Somut davada; davacı 10.03.1993 ile 02.07.2004 tarihleri arasında davalı iş yerinde çalıştığının tespitini talep ettiği, davacının 1030076 sicil numarasıyla davalı şirket adına tescilli işyerine girişine ilişkin 01.09.1999 giriş tarihini içeren imzalı işe giriş bildirgesi mevcut olup; 01.09.1999-05.04.2001, 05.07.2001-02.03.2002 ve 20.05.2002-02.07.2004 tarihleri arası dönemlerde toplam 886 günlük sigortalılık bildirimi bulunduğu gibi; 17.03.1997-06.09.1997 tarihleri arası dönemde, 1027348 sicil numaralı dava dışı Selçuklu Halı Ltd. Şti. işyerinden sigortalılık bildiriminin bulunduğu belirlenmiştir.
Dosya kapsamında beyanlarına başvurulan komşu işyeri tanıklarının davacının, davalı iş yerinde iddia ettiği çalışmaları husunda bilgi sahibi olmadıkları, yine dinlenen bordro tanıklarının beyanlarının ise hüküm kurmaya elverişli olmadığı anlaşılmakla, mahkemece işyerinin 01/07/1997 tarihi itibariyle kapsama alındığı dikkate alınarak bu tarih sonrası re'sen araştırma yapılarak bu döneme ilişkin re'sen belirlenecek bordro tanıkları dinlenmeli, bildirim öncesi dönem bakımından ise varsa deliller toplanıp ayrıca davanın açılış tarihine göre hakdüşürücü süre yönünden inceleme yapılarak, talep konusu dönem irdelenip sonucuna göre karar verilmesi gerekirken eksik araştırma ve incelemeye dayalı karar verilmiş olması usul ve yasaya aykırı olup, bozma nedenidir.

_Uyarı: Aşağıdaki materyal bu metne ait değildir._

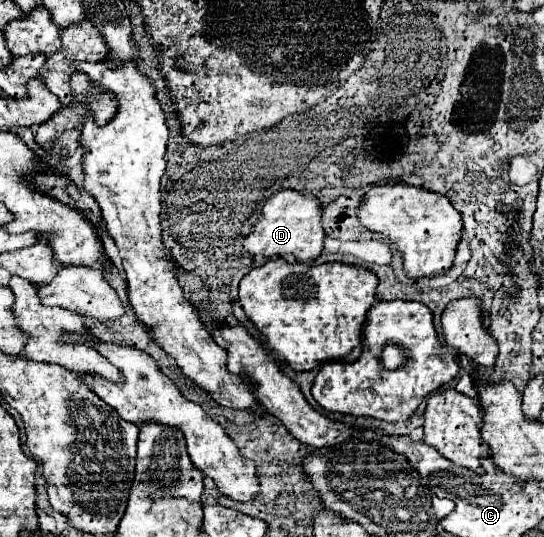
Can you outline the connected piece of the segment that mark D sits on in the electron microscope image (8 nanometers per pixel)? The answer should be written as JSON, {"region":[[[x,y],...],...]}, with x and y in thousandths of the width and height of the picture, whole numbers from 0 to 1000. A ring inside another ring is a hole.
{"region":[[[518,352],[504,359],[482,385],[478,408],[449,445],[445,460],[460,475],[485,479],[526,479],[544,486],[577,486],[592,471],[596,430],[588,419],[588,382],[577,363],[551,359],[540,352]]]}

Mahkemece yukarıda belirtilen hukuki ve maddi olgular gözetilmeksizin yazılı şekilde karar verilmiş olması usul ve yasaya aykırı olup, bozma nedenidir.

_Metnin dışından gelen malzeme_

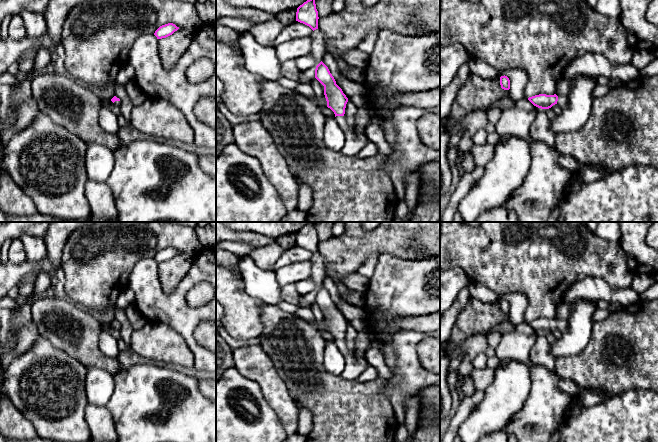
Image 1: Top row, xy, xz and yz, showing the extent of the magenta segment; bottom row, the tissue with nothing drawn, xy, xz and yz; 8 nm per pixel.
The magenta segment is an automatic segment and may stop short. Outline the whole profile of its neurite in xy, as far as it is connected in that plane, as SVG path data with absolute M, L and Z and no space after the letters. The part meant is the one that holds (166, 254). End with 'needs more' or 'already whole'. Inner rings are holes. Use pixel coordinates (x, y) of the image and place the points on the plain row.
M168 247L165 249L160 250L154 257L154 259L157 261L157 263L166 262L170 259L172 259L175 255L177 255L179 251L177 251L173 247Z; already whole

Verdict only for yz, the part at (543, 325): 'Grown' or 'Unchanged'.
Grown

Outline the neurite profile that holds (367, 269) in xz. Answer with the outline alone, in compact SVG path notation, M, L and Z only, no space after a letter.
M380 254L371 255L365 261L365 263L360 266L357 272L370 279L375 272L375 268L376 268L376 264L378 262L379 256Z

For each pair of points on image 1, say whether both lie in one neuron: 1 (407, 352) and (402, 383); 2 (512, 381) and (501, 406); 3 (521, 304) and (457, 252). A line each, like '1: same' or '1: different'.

Bölge Adliye Mahkemesince bu maddi ve hukuki olgular nazara alınmaksızın yazılı şekilde karar verilmesi usul ve yasaya aykırı olup bozma nedenidir.
O hâlde, davacının bu yönleri amaçlayan temyiz itirazları kabul edilmeli ve... Bölge Adliye Mahkemesi 10. Hukuk Dairesinin davalı ...Yün İplik ve Halı San. ve Tic. Ltd. Şti. vekili ve ... vekilinin istinaf başvurularının kabulüne ilişkin kararı bozulmalıdır.
SONUÇ : Yukarıda açıklanan nedenlerle, temyiz olunan Bölge Adliye Mahkemesi kararının 6100 sayılı HMK'nun 373/2. maddeleri uyarınca BOZULMASINA, dosyanın kararı veren Bölge Adliye Mahkemesine gönderilmesine, temyiz harcının istek halinde davacıya iadesine, 02/11/2020 gününde oybirliğiyle karar verildi.